(Beginning of TASK INPUTS)
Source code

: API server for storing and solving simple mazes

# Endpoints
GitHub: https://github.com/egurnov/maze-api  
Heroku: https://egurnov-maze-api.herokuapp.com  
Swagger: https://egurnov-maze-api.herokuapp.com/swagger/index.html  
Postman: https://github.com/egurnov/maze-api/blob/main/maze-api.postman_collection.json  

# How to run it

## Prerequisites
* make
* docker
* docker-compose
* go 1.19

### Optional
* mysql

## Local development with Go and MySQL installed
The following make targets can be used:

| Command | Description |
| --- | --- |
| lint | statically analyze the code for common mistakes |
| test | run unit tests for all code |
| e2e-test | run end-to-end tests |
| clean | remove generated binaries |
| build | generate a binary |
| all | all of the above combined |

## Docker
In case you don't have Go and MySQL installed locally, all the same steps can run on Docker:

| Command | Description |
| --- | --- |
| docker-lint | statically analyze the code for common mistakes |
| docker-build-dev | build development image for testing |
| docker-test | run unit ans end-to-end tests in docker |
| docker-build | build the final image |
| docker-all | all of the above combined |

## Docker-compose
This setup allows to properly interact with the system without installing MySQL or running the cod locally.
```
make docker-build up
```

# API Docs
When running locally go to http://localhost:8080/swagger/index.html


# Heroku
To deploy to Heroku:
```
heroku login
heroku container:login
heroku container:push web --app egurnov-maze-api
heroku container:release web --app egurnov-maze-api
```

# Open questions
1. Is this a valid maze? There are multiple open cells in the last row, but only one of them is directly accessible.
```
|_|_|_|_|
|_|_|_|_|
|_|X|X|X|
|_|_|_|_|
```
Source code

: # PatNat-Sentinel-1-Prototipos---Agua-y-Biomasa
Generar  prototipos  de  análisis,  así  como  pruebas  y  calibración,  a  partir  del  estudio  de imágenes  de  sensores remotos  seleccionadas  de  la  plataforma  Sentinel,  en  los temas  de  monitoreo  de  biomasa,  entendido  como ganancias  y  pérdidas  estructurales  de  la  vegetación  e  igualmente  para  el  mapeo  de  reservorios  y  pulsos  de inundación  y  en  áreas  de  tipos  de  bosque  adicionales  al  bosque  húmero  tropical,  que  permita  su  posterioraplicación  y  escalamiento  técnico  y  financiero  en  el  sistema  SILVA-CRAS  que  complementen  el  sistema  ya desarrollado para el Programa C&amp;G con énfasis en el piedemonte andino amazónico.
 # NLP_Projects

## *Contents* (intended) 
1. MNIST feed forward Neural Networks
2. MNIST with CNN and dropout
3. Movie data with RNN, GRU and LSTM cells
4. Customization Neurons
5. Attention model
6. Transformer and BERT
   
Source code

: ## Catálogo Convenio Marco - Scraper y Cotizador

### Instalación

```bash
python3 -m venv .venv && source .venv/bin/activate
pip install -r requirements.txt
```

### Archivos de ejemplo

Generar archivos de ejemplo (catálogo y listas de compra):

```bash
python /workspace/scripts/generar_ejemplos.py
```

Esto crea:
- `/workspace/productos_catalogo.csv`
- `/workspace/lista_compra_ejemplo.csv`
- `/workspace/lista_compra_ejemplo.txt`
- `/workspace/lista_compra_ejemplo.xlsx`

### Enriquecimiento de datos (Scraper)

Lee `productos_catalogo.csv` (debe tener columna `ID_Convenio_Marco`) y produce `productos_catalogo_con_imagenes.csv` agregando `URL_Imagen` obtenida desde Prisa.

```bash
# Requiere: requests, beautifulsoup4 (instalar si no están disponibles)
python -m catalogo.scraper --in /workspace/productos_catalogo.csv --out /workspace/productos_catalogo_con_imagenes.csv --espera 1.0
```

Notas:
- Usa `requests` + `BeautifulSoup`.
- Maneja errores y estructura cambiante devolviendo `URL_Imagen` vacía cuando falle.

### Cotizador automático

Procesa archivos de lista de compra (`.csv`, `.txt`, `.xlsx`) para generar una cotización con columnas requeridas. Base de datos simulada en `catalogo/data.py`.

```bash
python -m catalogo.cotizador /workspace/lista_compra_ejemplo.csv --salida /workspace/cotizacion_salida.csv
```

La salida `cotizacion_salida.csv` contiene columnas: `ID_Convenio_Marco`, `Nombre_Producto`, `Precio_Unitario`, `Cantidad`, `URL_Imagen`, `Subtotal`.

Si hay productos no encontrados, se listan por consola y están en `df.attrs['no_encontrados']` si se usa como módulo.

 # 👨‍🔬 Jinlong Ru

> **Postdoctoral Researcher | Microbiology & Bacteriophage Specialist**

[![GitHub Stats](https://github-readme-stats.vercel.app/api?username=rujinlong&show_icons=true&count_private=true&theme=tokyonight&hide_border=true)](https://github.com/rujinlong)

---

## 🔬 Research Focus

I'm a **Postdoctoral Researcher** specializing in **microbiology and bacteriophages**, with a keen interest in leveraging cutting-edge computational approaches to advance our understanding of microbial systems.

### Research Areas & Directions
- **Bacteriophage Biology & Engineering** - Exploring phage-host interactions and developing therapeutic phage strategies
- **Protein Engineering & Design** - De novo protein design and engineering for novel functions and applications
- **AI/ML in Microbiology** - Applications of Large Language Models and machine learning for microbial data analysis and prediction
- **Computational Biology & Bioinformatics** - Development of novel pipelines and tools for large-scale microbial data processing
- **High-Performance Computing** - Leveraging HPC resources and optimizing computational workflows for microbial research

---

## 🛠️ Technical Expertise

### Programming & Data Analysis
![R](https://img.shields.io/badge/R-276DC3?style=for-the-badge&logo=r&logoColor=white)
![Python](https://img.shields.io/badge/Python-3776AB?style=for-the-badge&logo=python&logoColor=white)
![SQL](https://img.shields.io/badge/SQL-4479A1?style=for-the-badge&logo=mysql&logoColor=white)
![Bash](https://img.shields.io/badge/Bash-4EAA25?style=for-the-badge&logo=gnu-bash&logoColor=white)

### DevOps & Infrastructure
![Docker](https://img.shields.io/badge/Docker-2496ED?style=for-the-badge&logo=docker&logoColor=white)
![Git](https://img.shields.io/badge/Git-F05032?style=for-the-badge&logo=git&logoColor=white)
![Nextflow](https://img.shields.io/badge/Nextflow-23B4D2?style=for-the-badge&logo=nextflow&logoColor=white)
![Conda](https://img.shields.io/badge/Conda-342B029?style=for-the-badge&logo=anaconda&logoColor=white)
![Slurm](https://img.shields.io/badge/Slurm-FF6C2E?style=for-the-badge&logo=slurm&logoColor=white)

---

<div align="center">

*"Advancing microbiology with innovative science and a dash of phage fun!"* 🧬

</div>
(End of TASK INPUTS)
__WORK TO COMPLETE__
Print each entry precisely. Include every line.

__WRITTEN RESPONSE__
Source code

: API server for storing and solving simple mazes

# Endpoints
GitHub: https://github.com/egurnov/maze-api  
Heroku: https://egurnov-maze-api.herokuapp.com  
Swagger: https://egurnov-maze-api.herokuapp.com/swagger/index.html  
Postman: https://github.com/egurnov/maze-api/blob/main/maze-api.postman_collection.json  

# How to run it

## Prerequisites
* make
* docker
* docker-compose
* go 1.19

### Optional
* mysql

## Local development with Go and MySQL installed
The following make targets can be used:

| Command | Description |
| --- | --- |
| lint | statically analyze the code for common mistakes |
| test | run unit tests for all code |
| e2e-test | run end-to-end tests |
| clean | remove generated binaries |
| build | generate a binary |
| all | all of the above combined |

## Docker
In case you don't have Go and MySQL installed locally, all the same steps can run on Docker:

| Command | Description |
| --- | --- |
| docker-lint | statically analyze the code for common mistakes |
| docker-build-dev | build development image for testing |
| docker-test | run unit ans end-to-end tests in docker |
| docker-build | build the final image |
| docker-all | all of the above combined |

## Docker-compose
This setup allows to properly interact with the system without installing MySQL or running the cod locally.
```
make docker-build up
```

# API Docs
When running locally go to http://localhost:8080/swagger/index.html


# Heroku
To deploy to Heroku:
```
heroku login
heroku container:login
heroku container:push web --app egurnov-maze-api
heroku container:release web --app egurnov-maze-api
```

# Open questions
1. Is this a valid maze? There are multiple open cells in the last row, but only one of them is directly accessible.
```
|_|_|_|_|
|_|_|_|_|
|_|X|X|X|
|_|_|_|_|
```
Source code

: # PatNat-Sentinel-1-Prototipos---Agua-y-Biomasa
Generar  prototipos  de  análisis,  así  como  pruebas  y  calibración,  a  partir  del  estudio  de imágenes  de  sensores remotos  seleccionadas  de  la  plataforma  Sentinel,  en  los temas  de  monitoreo  de  biomasa,  entendido  como ganancias  y  pérdidas  estructurales  de  la  vegetación  e  igualmente  para  el  mapeo  de  reservorios  y  pulsos  de inundación  y  en  áreas  de  tipos  de  bosque  adicionales  al  bosque  húmero  tropical,  que  permita  su  posterioraplicación  y  escalamiento  técnico  y  financiero  en  el  sistema  SILVA-CRAS  que  complementen  el  sistema  ya desarrollado para el Programa C&amp;G con énfasis en el piedemonte andino amazónico.
 # NLP_Projects

## *Contents* (intended) 
1. MNIST feed forward Neural Networks
2. MNIST with CNN and dropout
3. Movie data with RNN, GRU and LSTM cells
4. Customization Neurons
5. Attention model
6. Transformer and BERT
   
Source code

: ## Catálogo Convenio Marco - Scraper y Cotizador

### Instalación

```bash
python3 -m venv .venv && source .venv/bin/activate
pip install -r requirements.txt
```

### Archivos de ejemplo

Generar archivos de ejemplo (catálogo y listas de compra):

```bash
python /workspace/scripts/generar_ejemplos.py
```

Esto crea:
- `/workspace/productos_catalogo.csv`
- `/workspace/lista_compra_ejemplo.csv`
- `/workspace/lista_compra_ejemplo.txt`
- `/workspace/lista_compra_ejemplo.xlsx`

### Enriquecimiento de datos (Scraper)

Lee `productos_catalogo.csv` (debe tener columna `ID_Convenio_Marco`) y produce `productos_catalogo_con_imagenes.csv` agregando `URL_Imagen` obtenida desde Prisa.

```bash
# Requiere: requests, beautifulsoup4 (instalar si no están disponibles)
python -m catalogo.scraper --in /workspace/productos_catalogo.csv --out /workspace/productos_catalogo_con_imagenes.csv --espera 1.0
```

Notas:
- Usa `requests` + `BeautifulSoup`.
- Maneja errores y estructura cambiante devolviendo `URL_Imagen` vacía cuando falle.

### Cotizador automático

Procesa archivos de lista de compra (`.csv`, `.txt`, `.xlsx`) para generar una cotización con columnas requeridas. Base de datos simulada en `catalogo/data.py`.

```bash
python -m catalogo.cotizador /workspace/lista_compra_ejemplo.csv --salida /workspace/cotizacion_salida.csv
```

La salida `cotizacion_salida.csv` contiene columnas: `ID_Convenio_Marco`, `Nombre_Producto`, `Precio_Unitario`, `Cantidad`, `URL_Imagen`, `Subtotal`.

Si hay productos no encontrados, se listan por consola y están en `df.attrs['no_encontrados']` si se usa como módulo.

 # 👨‍🔬 Jinlong Ru

> **Postdoctoral Researcher | Microbiology & Bacteriophage Specialist**

[![GitHub Stats](https://github-readme-stats.vercel.app/api?username=rujinlong&show_icons=true&count_private=true&theme=tokyonight&hide_border=true)](https://github.com/rujinlong)

---

## 🔬 Research Focus

I'm a **Postdoctoral Researcher** specializing in **microbiology and bacteriophages**, with a keen interest in leveraging cutting-edge computational approaches to advance our understanding of microbial systems.

### Research Areas & Directions
- **Bacteriophage Biology & Engineering** - Exploring phage-host interactions and developing therapeutic phage strategies
- **Protein Engineering & Design** - De novo protein design and engineering for novel functions and applications
- **AI/ML in Microbiology** - Applications of Large Language Models and machine learning for microbial data analysis and prediction
- **Computational Biology & Bioinformatics** - Development of novel pipelines and tools for large-scale microbial data processing
- **High-Performance Computing** - Leveraging HPC resources and optimizing computational workflows for microbial research

---

## 🛠️ Technical Expertise

### Programming & Data Analysis
![R](https://img.shields.io/badge/R-276DC3?style=for-the-badge&logo=r&logoColor=white)
![Python](https://img.shields.io/badge/Python-3776AB?style=for-the-badge&logo=python&logoColor=white)
![SQL](https://img.shields.io/badge/SQL-4479A1?style=for-the-badge&logo=mysql&logoColor=white)
![Bash](https://img.shields.io/badge/Bash-4EAA25?style=for-the-badge&logo=gnu-bash&logoColor=white)

### DevOps & Infrastructure
![Docker](https://img.shields.io/badge/Docker-2496ED?style=for-the-badge&logo=docker&logoColor=white)
![Git](https://img.shields.io/badge/Git-F05032?style=for-the-badge&logo=git&logoColor=white)
![Nextflow](https://img.shields.io/badge/Nextflow-23B4D2?style=for-the-badge&logo=nextflow&logoColor=white)
![Conda](https://img.shields.io/badge/Conda-342B029?style=for-the-badge&logo=anaconda&logoColor=white)
![Slurm](https://img.shields.io/badge/Slurm-FF6C2E?style=for-the-badge&logo=slurm&logoColor=white)

---

<div align="center">

*"Advancing microbiology with innovative science and a dash of phage fun!"* 🧬

</div>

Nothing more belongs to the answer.